New Line’s Twilight series is inching painfully forward (next instalment is in June folks) and 20th Century Fox have their own franchise due for launching next month – Percy Jackson & The Olympians: The Lightning Thief.
Meanwhile, Universal have their own version in cinemas now, making no effort to hide that it’s only a down payment on another series – Cirque du Freak: The Vampire’s Assistant.
Small town goody-two-shoes Darren (Chris Massoglia) and best friend bad boy Steve (Bridge to Terabithia’s Josh Hutcherson) sneak out to see a travelling freak show populated by many amazing characters (whose back stories will probably only be revealed if they get to make another film) and become embroiled in a battle between good vampires (who don’t kill people) and bad vampires (who do). The longstanding truce is about to be broken and the prophecy must be fulfilled – there’s always a prophecy.
Reasonably well cast with good people who don’t have enough to do (Willem Dafoe, Patrick Fugit, Ken Watanabe and Salma Hayek), the lead freak is a vampire played with surprising lack of oomph by the usually reliably batty John C. Reilly (Step Brothers, Dewey Cox).
He takes the good kid under his wing while the bad one is mentored by an impeccably fat-suited Mr Tiny (Michael Cerveris). Actually, all the effects (costume, creature and digital) are particularly well-done, if a bit too gruesome for little ones.
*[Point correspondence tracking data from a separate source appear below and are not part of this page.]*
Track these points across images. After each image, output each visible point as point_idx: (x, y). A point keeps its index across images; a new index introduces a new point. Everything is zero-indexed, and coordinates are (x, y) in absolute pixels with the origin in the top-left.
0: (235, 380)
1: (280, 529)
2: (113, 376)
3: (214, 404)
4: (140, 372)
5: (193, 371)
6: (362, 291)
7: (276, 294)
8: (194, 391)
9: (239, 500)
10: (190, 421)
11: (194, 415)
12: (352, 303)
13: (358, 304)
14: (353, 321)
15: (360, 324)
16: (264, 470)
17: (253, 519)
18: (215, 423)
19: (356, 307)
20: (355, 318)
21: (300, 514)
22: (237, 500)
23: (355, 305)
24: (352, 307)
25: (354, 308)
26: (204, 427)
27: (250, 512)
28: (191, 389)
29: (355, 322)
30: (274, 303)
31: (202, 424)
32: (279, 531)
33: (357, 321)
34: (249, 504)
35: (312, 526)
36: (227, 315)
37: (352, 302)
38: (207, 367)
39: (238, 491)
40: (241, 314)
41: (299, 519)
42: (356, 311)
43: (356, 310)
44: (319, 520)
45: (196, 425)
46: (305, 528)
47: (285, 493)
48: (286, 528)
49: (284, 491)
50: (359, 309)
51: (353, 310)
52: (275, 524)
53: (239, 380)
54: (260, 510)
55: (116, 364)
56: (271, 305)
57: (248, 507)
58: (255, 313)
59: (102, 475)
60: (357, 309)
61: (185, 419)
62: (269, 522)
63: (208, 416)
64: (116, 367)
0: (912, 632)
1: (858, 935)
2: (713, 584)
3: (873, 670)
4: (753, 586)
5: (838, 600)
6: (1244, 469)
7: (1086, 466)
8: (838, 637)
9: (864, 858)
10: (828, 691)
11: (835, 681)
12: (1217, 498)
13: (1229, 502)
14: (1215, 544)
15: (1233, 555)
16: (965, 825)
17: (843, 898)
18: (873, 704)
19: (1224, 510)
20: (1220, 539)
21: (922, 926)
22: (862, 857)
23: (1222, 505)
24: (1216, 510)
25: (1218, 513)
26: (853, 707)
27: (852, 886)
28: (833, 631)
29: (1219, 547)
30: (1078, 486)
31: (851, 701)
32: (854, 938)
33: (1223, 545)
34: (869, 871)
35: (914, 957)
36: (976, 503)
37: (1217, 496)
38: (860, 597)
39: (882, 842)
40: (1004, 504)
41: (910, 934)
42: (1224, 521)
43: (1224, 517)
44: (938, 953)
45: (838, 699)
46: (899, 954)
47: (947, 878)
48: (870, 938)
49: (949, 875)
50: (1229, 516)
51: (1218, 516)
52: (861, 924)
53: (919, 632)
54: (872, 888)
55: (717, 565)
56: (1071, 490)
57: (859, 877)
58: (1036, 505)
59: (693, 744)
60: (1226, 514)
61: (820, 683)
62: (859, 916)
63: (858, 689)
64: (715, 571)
Finally, something for those littlies: a new-fangled glossy remake of the beloved Japanese anime Astro Boy. Voiced without enthusiasm by Nic Cage, Kristen Bell, Bill Nighy and Freddie Highmore (honourable exception, the great Donald Sutherland as a dodgy war-mongering President), and with drawing standards that are some way short of the Pixar ultimate but still a vast improvement on the TV original, I found the film to be noisy and tiresome. If only I could have got in touch with my inner eight-year-old.